Brussels cuts red tape for researchers and SMEs to take part at Seventh Framework Programme

The European Commission has adopted measures to make participation in the EU's current Seventh Framework Programme for Research more attractive and more accessible to the best researchers and most innovative companies, especially Small and Medium-Sized Enterprises (SMEs). Based on the simplification plan unveiled by the Commission in April 2010, these measures will take effect at once at will also inspire access conditions for the next EU research and innovation programme.

The Commission has adopted three concrete measures with immediate effect on the management of EU research grants in the current EU research programme, Seventh Framework Programme for Research (FP7). Each of these steps aims to give an answer to the main concerns repeatedly expressed by participants in the previous EU research and innovation programmes. These measures will allow participants to save time and effort on paperwork and attract even more and better applicants, including dynamic small businesses.

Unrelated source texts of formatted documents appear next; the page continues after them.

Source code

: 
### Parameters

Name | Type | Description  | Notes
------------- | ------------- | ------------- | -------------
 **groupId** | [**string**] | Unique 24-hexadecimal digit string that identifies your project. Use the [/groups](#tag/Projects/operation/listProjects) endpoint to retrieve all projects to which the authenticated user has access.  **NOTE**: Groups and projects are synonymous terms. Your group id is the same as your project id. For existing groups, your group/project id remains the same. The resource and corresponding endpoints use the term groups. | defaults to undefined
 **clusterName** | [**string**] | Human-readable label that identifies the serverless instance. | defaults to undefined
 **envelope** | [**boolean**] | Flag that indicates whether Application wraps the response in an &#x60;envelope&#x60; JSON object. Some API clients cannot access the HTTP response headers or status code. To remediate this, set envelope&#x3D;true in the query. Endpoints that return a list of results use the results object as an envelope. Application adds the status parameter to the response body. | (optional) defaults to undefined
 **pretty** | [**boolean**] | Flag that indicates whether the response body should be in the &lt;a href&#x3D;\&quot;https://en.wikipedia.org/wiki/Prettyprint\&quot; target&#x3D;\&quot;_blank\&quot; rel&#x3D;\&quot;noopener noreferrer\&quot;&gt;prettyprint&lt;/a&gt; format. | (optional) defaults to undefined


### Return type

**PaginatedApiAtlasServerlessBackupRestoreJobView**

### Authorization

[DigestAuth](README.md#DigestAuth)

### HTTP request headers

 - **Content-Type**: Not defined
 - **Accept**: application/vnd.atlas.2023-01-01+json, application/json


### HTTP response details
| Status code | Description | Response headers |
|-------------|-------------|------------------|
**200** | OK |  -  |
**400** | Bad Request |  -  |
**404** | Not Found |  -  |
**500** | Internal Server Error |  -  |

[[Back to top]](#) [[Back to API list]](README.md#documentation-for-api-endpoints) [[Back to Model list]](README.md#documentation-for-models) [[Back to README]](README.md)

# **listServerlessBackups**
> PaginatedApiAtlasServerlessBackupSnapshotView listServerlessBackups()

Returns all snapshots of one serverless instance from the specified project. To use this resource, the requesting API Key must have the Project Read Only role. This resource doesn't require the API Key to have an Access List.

Measures to facilitate access to Seventh Framework Programme (FP7) to researchers and SMEs

  1. Allowing more flexibility in how personnel costs are calculated so that EU research grant-holders can apply their usual accounting methods when requesting reimbursement for average personnel costs. They will no longer need to set up entire parallel accounting systems just for this purpose.
  2. SME owners whose salaries are not formally registered in their accounts can now be reimbursed, through flat-rate payments, for their contribution to work on research projects.
  3. A new steering group of senior officials from all the Commission departments and agencies involved will remove inconsistencies in the application of the rules on research funding.

These measures introduced by the European Commission are based on the proposals put forward in April 2010 with the presentation of of the plan to simplify procedures for the participation at EU research and innovation programmes. This plan described in a Commission Communication presented further simplification options which apply to the existing legal framework and, in the longer term, to a possible revision of the EU Financial Regulations. This Communication triggered a broad debate among the EU institutions and with many other research and innovation stakeholders.

The measures adopted in the present Commission Decision are based on a broad consensus reached in this debate, and are also in line with the recommendations of the Expert Group carrying out the Interim Evaluation of FP7.

The Commission considers simplification as one of the basic design principles for the next EU research and innovation programme. For that reason it has made of it one of the cornerstones for its planning and it will continue to push for substantive improvement. The Commission is expected to present its legislative proposals for the next EU research and innovation programme by the end of 2011, following an open consultation to be launched in the early spring.